Packers (10½): To all you Cheeseheads about to slit your wrists after last week’s 17-0 loss to Arizona: Calm down. Your Packers started 0-1 each of the previous three summers, too; all they did was go 36-12 in those regular seasons. In fact, Green Bay has won at least 10 games four years in a row and 13 times in the past 18 seasons! Now for the bad news: The franchise has never posted double-digit victories in five straight seasons. But history isn’t why I’m selling Packers stock in 2013; it’s the season-ending knee injury to left tackle Bryan Bulaga. Without Bulaga, QB Aaron Rodgers—who has been sacked 168 times over the last four years—isn’t making it through 16 games in one piece. And one of the signal-callers behind Rodgers is the recently signed Vince Young. Now that’s a reason for Cheeseheads to reach for the knife! The play: UNDER (-110, Cantor).

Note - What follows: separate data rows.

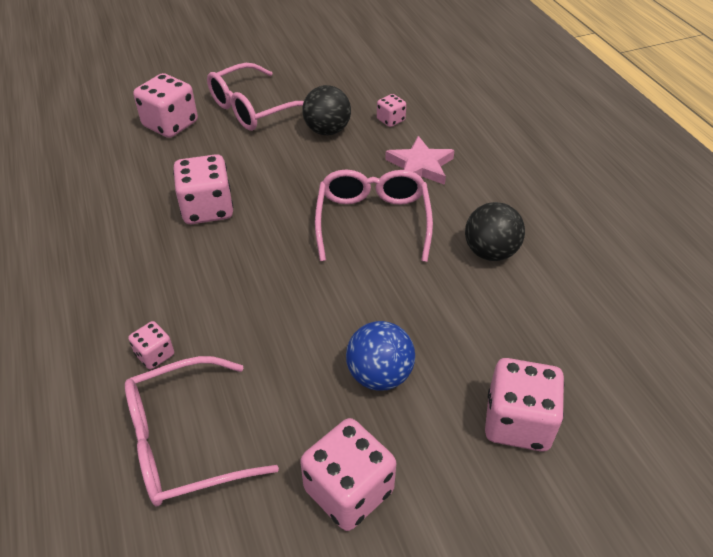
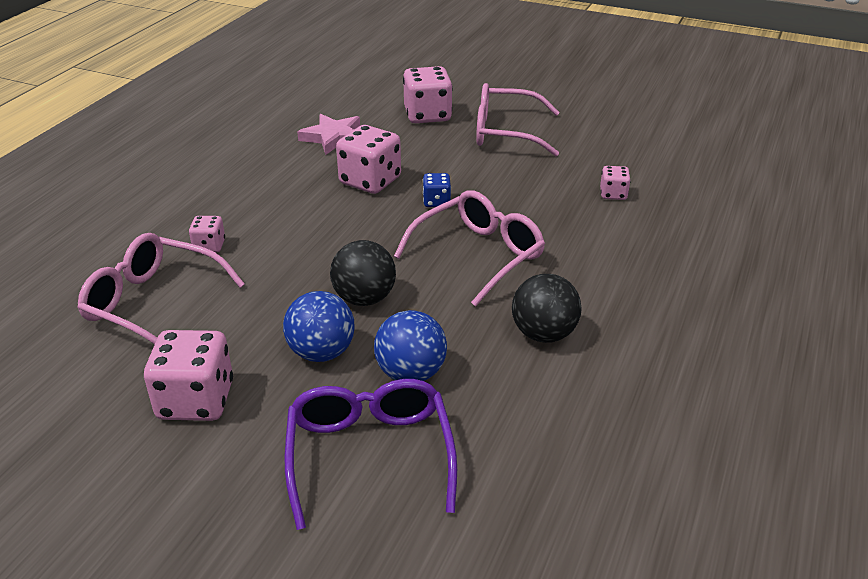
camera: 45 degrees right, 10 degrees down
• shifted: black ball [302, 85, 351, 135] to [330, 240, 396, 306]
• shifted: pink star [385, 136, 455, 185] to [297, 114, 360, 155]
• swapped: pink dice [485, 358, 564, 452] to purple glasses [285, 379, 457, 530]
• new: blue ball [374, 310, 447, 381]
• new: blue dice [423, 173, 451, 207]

Vikings (7½): I’m not saying Minnesota’s 10-6 record last year was a fluke, but … only three of those victories came against playoff teams: a Week 3 upset of the 49ers, and season-ending wins against Houston and Green Bay (in games that meant nothing to Houston or Green Bay). Of course, now is where you mention the name Adrian Peterson. And I counter with this fact: The last five running backs to surpass 2,000 yards in a season saw their rushing total decrease by an average of 986 yards the next year. And only two of the five played in all 16 games. And none were less than two years removed from reconstructive knee surgery. The play: UNDER (-145, LVH).